SOURCE DATA:
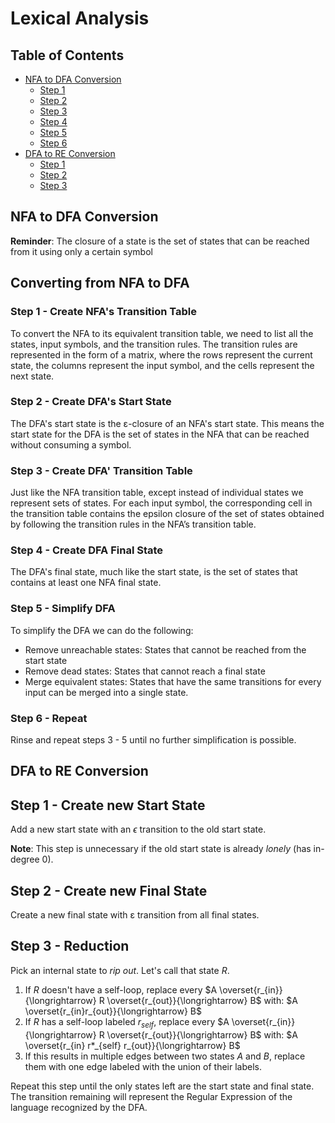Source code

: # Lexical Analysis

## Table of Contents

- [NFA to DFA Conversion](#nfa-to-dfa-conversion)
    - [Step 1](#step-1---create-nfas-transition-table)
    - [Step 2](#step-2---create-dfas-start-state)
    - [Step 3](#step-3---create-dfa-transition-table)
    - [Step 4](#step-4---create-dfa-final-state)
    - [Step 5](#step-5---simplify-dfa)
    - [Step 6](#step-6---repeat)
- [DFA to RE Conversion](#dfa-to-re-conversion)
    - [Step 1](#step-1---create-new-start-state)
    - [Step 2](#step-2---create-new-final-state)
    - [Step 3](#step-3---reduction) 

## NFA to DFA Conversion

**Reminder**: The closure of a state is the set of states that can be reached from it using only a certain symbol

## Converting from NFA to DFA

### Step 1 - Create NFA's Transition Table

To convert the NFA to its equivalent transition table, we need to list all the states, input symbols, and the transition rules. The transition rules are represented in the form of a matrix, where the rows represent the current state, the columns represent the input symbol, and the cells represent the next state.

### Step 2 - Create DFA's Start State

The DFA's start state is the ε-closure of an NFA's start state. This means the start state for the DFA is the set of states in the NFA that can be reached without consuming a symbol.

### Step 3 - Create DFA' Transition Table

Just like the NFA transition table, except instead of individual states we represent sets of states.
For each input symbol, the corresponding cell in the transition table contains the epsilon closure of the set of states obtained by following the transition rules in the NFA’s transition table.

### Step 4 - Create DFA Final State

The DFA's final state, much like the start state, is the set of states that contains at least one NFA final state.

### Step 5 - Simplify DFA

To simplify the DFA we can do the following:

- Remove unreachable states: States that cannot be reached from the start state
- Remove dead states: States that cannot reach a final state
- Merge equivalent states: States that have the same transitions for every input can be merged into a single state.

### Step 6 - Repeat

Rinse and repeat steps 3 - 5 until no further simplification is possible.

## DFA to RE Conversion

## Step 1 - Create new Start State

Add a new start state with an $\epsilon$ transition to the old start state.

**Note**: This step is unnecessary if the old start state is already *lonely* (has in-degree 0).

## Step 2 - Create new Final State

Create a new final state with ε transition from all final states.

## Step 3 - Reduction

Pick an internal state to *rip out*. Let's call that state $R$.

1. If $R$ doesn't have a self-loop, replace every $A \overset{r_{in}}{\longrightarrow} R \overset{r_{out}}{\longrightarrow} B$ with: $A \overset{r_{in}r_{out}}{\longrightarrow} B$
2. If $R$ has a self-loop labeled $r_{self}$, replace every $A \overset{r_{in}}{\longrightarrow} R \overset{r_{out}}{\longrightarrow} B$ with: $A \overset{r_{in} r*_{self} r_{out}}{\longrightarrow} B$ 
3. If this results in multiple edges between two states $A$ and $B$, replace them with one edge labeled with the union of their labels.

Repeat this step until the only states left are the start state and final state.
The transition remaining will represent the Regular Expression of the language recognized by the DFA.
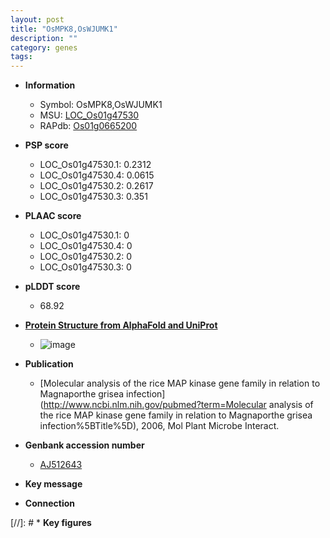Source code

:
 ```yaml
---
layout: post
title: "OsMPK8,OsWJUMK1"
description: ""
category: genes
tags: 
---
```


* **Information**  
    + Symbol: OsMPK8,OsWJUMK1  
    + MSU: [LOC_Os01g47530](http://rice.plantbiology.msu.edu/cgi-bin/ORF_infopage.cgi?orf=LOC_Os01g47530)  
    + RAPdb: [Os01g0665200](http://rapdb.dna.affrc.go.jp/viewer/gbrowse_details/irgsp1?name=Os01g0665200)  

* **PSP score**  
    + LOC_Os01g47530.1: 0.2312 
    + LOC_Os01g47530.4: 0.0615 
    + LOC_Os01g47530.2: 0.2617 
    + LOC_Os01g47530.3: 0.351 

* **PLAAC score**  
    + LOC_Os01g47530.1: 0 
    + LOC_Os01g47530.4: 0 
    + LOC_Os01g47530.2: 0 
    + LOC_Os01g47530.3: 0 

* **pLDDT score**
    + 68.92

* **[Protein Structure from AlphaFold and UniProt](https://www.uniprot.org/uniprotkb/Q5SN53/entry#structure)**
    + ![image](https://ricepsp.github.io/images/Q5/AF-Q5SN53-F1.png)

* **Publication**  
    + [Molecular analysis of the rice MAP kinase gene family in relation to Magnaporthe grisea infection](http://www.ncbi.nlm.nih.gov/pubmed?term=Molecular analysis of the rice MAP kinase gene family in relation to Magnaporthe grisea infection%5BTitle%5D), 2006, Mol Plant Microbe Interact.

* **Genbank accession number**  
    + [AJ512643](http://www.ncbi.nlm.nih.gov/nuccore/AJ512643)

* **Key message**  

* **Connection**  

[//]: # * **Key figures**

WHAT YOU NEED TO DO: Go through the listing above and copy each line that contains "replace".

YOUR RESPONSE:
1. If $R$ doesn't have a self-loop, replace every $A \overset{r_{in}}{\longrightarrow} R \overset{r_{out}}{\longrightarrow} B$ with: $A \overset{r_{in}r_{out}}{\longrightarrow} B$
2. If $R$ has a self-loop labeled $r_{self}$, replace every $A \overset{r_{in}}{\longrightarrow} R \overset{r_{out}}{\longrightarrow} B$ with: $A \overset{r_{in} r*_{self} r_{out}}{\longrightarrow} B$ 
3. If this results in multiple edges between two states $A$ and $B$, replace them with one edge labeled with the union of their labels.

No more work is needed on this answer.